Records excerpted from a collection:
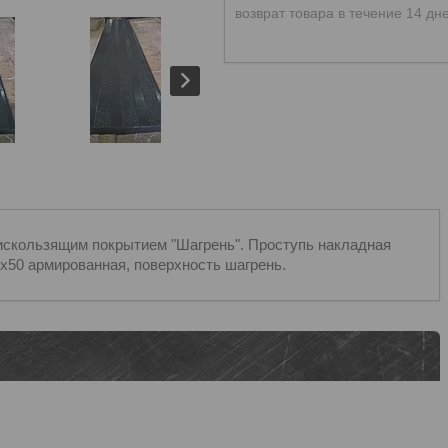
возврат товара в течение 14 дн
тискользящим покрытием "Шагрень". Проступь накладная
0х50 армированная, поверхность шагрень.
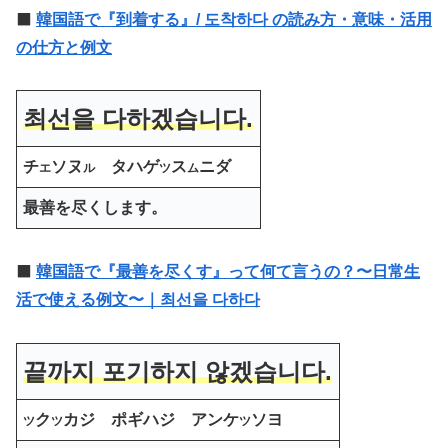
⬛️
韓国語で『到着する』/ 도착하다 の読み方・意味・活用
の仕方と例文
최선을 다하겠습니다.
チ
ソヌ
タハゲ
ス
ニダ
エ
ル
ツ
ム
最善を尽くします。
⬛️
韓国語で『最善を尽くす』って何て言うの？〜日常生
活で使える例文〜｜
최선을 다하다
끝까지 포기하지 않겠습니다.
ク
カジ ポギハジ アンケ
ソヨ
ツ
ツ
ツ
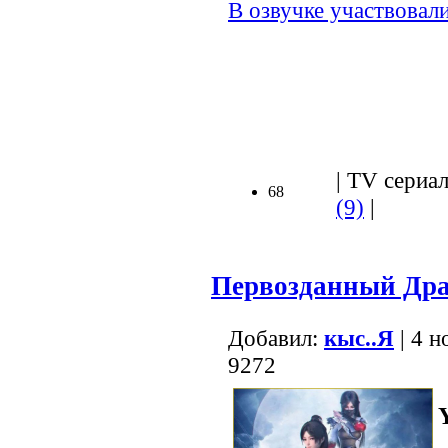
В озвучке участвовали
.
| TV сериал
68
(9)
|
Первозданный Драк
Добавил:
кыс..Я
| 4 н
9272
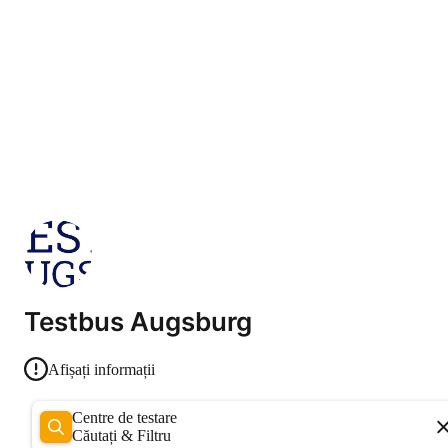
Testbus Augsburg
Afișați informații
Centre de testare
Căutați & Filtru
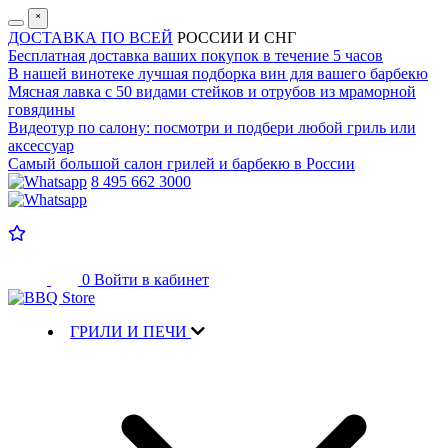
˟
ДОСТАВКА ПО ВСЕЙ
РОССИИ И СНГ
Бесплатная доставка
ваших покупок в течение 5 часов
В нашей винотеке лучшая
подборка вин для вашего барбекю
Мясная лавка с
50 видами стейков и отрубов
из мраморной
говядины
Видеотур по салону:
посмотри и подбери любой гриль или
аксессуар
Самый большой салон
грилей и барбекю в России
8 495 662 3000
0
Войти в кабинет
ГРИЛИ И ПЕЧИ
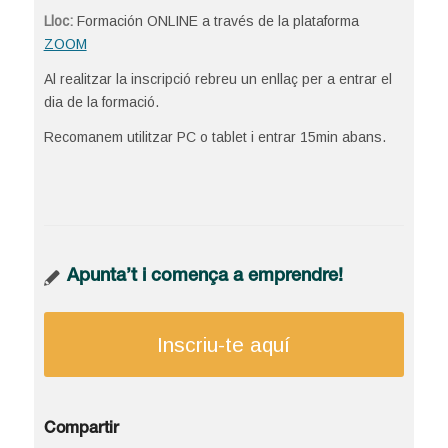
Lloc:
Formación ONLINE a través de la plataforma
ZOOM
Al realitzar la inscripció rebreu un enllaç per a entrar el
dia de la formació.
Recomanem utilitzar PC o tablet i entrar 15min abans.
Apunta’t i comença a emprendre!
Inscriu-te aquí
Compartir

---

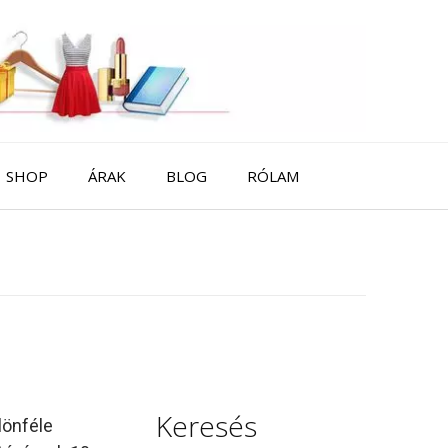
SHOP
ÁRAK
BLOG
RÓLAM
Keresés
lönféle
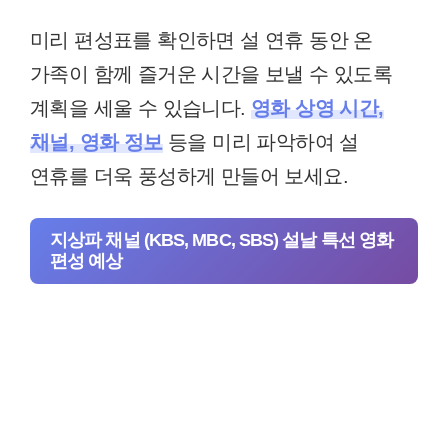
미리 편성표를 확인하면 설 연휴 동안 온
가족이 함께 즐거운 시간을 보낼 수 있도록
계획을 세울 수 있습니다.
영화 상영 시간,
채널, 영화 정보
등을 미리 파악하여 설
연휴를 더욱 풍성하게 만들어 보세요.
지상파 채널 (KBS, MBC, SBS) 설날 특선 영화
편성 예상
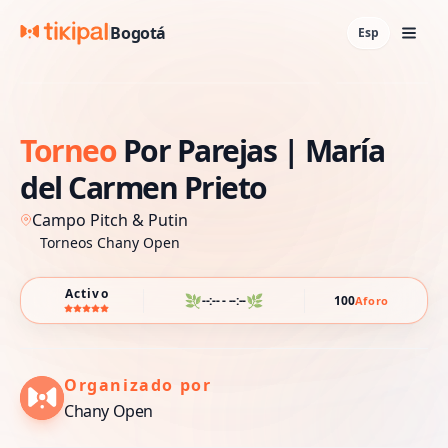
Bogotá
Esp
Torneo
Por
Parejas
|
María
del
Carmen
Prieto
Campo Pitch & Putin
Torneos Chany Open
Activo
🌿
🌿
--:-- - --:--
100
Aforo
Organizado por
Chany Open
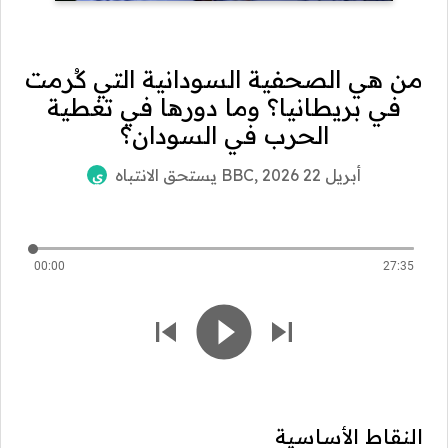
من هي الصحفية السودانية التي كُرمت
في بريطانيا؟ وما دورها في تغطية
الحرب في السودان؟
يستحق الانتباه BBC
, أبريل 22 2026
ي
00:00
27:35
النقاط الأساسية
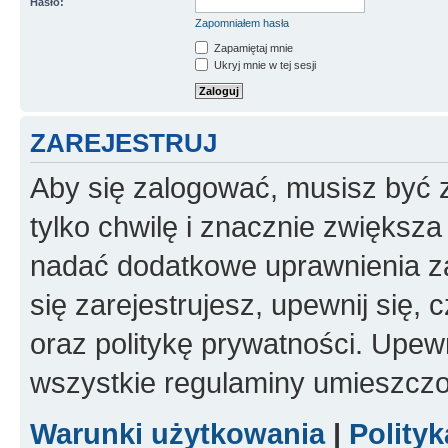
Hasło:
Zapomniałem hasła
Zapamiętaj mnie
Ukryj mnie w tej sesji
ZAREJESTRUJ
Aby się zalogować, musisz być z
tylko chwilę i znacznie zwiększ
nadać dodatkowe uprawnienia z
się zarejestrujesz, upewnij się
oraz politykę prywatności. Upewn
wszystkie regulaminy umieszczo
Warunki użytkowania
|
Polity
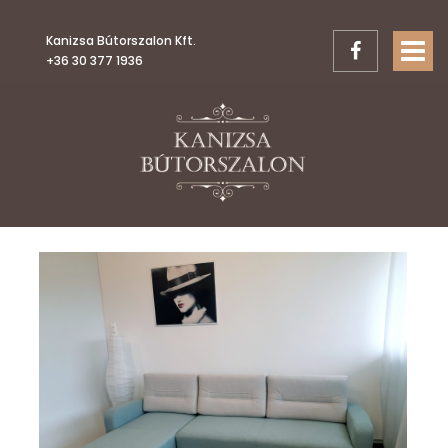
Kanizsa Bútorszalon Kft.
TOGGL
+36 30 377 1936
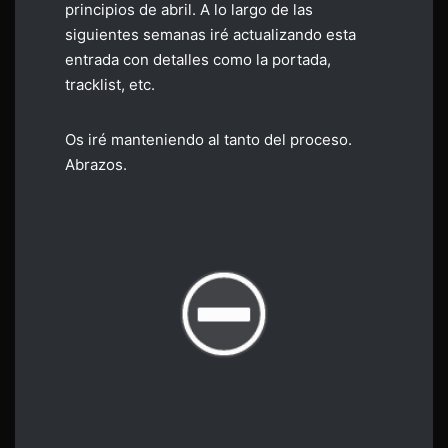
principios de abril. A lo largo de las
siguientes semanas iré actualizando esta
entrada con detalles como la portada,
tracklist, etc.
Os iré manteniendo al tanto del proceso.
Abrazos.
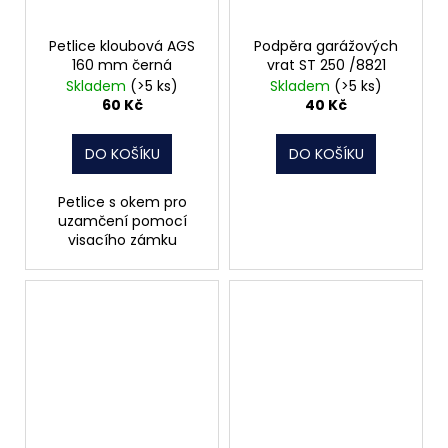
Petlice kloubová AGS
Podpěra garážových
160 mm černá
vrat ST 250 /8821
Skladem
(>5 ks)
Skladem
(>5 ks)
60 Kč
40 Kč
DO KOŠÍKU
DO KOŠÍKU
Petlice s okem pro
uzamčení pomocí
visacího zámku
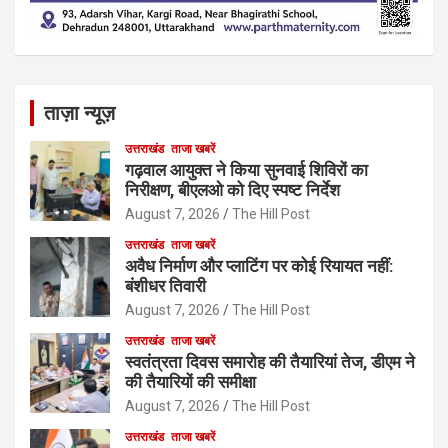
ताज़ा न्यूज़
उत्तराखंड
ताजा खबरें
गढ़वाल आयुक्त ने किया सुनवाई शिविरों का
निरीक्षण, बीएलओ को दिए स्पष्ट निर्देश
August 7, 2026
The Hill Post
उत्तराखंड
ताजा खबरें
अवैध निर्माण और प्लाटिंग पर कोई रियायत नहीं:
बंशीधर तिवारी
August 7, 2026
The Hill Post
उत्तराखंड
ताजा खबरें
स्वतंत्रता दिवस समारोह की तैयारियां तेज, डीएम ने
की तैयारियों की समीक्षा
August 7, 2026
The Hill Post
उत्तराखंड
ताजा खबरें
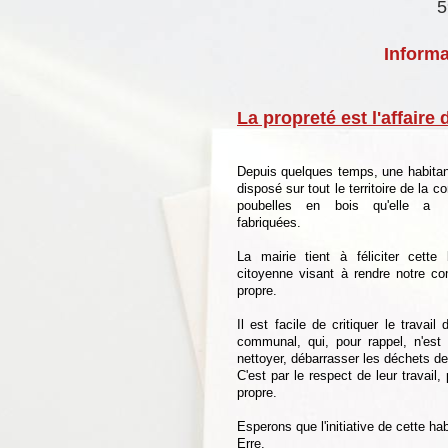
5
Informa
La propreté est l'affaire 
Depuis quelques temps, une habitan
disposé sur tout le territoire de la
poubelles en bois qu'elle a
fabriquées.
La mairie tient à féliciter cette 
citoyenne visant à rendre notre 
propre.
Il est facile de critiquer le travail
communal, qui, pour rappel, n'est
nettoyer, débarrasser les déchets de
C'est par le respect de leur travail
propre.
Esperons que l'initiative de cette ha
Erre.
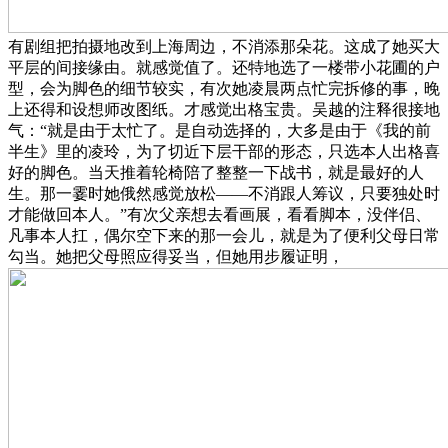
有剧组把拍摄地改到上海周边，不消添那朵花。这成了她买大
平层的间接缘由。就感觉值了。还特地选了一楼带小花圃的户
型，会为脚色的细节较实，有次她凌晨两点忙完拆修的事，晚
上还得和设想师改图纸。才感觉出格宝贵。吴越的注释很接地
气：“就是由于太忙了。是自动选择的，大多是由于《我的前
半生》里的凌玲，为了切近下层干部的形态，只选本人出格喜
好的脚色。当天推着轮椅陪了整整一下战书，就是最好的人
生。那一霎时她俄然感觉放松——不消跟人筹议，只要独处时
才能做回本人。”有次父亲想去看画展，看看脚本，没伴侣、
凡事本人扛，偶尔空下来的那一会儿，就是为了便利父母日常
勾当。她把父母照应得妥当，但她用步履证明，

--

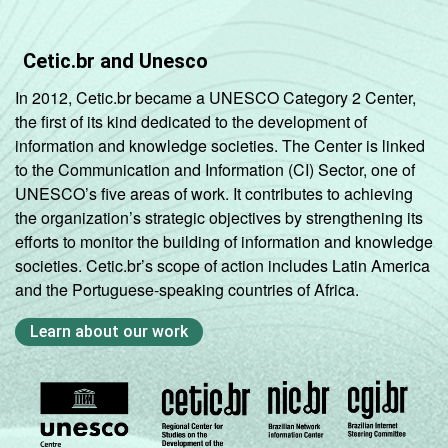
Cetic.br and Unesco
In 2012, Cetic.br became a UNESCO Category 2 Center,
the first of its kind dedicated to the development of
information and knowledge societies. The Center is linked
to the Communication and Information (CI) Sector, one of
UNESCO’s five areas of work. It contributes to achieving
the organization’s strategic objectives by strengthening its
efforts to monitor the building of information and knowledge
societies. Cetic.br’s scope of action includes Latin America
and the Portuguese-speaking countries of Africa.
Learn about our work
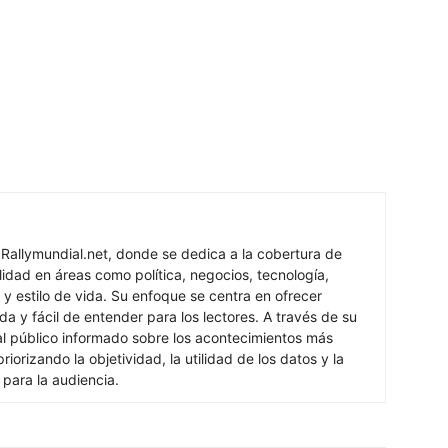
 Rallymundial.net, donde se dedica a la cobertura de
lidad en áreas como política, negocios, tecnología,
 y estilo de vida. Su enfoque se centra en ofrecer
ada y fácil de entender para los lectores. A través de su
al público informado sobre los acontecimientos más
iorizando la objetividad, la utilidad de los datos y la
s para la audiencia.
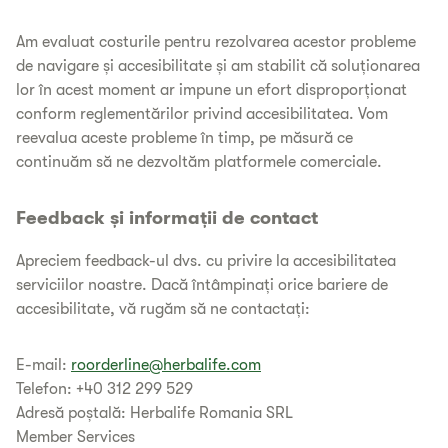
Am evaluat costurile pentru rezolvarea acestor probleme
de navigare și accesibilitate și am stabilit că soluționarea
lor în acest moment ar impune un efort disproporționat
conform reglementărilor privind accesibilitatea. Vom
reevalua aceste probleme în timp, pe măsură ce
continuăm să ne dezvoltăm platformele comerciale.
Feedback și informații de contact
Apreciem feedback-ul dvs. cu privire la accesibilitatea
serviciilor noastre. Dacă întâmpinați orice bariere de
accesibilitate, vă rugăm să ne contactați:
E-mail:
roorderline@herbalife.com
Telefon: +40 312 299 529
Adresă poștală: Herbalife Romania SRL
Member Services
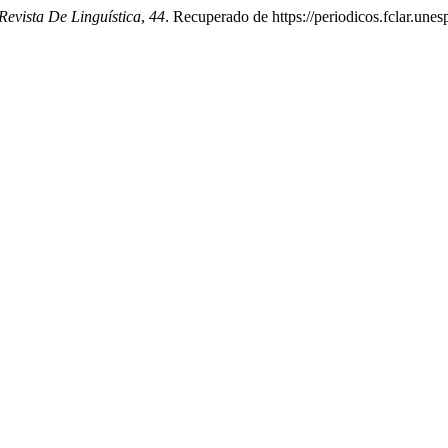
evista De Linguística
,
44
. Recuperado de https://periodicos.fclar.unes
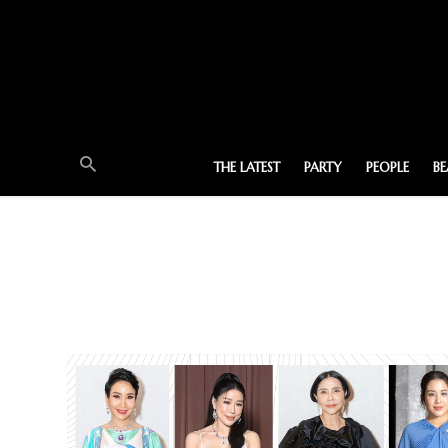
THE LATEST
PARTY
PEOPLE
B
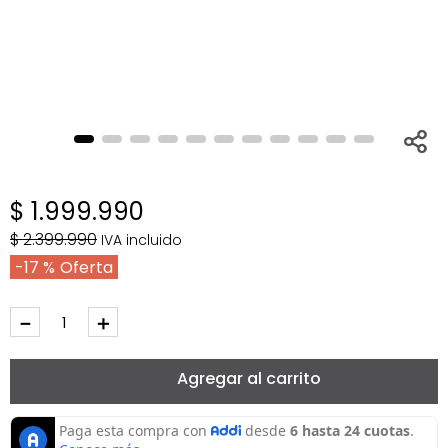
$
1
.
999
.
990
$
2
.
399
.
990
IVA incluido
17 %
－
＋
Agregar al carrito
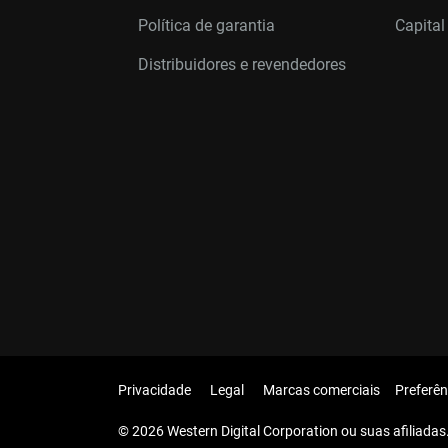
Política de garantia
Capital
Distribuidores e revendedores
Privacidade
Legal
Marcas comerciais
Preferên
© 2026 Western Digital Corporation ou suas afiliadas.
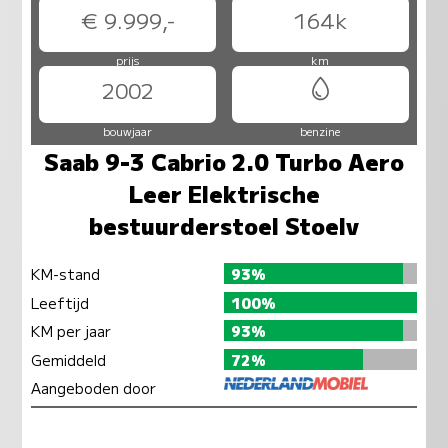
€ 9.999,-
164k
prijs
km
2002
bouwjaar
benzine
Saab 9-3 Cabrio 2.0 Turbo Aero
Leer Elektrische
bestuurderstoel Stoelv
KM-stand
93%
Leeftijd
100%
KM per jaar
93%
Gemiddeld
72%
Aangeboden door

### Directions for this task
Change "Aforo" to "Capacidad" in the listing from the line with "미리 편성표를 확인하면 설 연휴 동안 온" to the line with "النقاط الأساسية", leaving every other word as it is. Reproduce only those lines, without the pictures.

### Task result
미리 편성표를 확인하면 설 연휴 동안 온
가족이 함께 즐거운 시간을 보낼 수 있도록
계획을 세울 수 있습니다.
영화 상영 시간,
채널, 영화 정보
등을 미리 파악하여 설
연휴를 더욱 풍성하게 만들어 보세요.
지상파 채널 (KBS, MBC, SBS) 설날 특선 영화
편성 예상
Bogotá
Esp
Torneo
Por
Parejas
|
María
del
Carmen
Prieto
Campo Pitch & Putin
Torneos Chany Open
Activo
🌿
🌿
--:-- - --:--
100
Capacidad
Organizado por
Chany Open
من هي الصحفية السودانية التي كُرمت
في بريطانيا؟ وما دورها في تغطية
الحرب في السودان؟
يستحق الانتباه BBC
, أبريل 22 2026
ي
00:00
27:35
النقاط الأساسية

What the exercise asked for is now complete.